Tekst om te lezen |
Paul Verheijen

VAN KRUISAFNEMING TOT GRAFLEGGING

Synopsis

Matteüs Marcus Lucas Johannes
Toen de avond gevallen was, arriveerde er een rijke man die uit Arimatea afkomstig was. Hij heette Josef en was ook een leerling van Jezus geworden.
Hij meldde zich bij Pilatus en vroeg hem om het lichaam van Jezus. Hierop gaf Pilatus bevel het aan hem af te staan.
Josef nam het lichaam mee, wikkelde het in zuiver linnen
en legde het in het nieuwe rotsgraf dat hij voor zichzelf had laten uithouwen. Toen rolde hij een grote steen voor de ingang van het graf en vertrok.
Maria uit Magdala en de andere Maria bleven achter, ze waren tegenover het graf gaan zitten.
(Mt 27,57-61)
Toen de avond al gevallen was (het was de 'voorbereidingsdag',, dat wil zeggen de dag voor de sabbat),
kwam Josef van Arimatea, een vooraanstaand raadsheer, die zelf ook de komst van het koninkrijk van God verwachtte. Hij raapte al zijn moed bijeen en ging naar Pilatus die hij om het lichaam van Jezus vroeg.
Het bevreemdde Pilatus dat hij al dood zou zijn en hij riep de centurio bij zich, aan wie hij vroeg of Jezus al gestorven was en toen de centurio dat bevestigd had, gaf hij het lijk aan Josef.

Wat te doen |
1 > Citeer uit de tekst over de graflegging het gedeelte dat begint bij de woorden "Josef nam het" en ophoudt na "van Jezus vroeg.".
2 > Wie liet Pilatus volgens de tekst over de graflegging bij zich komen om na te gaan of Jezus al gestorven was?

Gegevens ter controle |
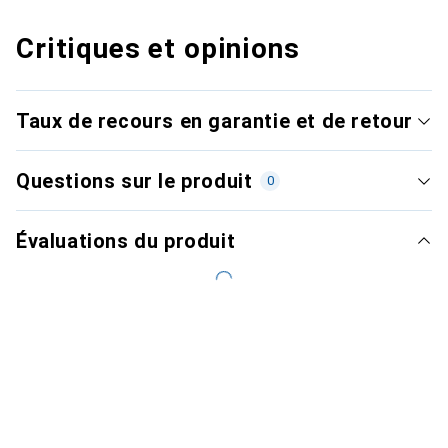
Critiques et opinions
Taux de recours en garantie et de retour
Questions sur le produit
0
Évaluations du produit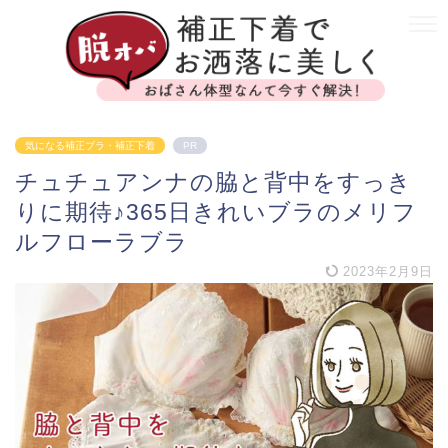
気になる補正ブラ・補正下着
PR
チュチュアンナの脇と背中をすっき
りに期待♪365日きれいブラのメリフ
ルフローラブラ
2023年2月9日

Jouw antwoorden |
1 >
Josef nam het lichaam mee, wikkelde het in zuiver linnen
en legde het in het nieuwe rotsgraf dat hij voor zichzelf had laten uithouwen. Toen rolde hij een grote steen voor de ingang van het graf en vertrok.
Maria uit Magdala en de andere Maria bleven achter, ze waren tegenover het graf gaan zitten.
(Mt 27,57-61)
Toen de avond al gevallen was (het was de 'voorbereidingsdag',, dat wil zeggen de dag voor de sabbat),
kwam Josef van Arimatea, een vooraanstaand raadsheer, die zelf ook de komst van het koninkrijk van God verwachtte. Hij raapte al zijn moed bijeen en ging naar Pilatus die hij om het lichaam van Jezus vroeg.

2 > De centurio.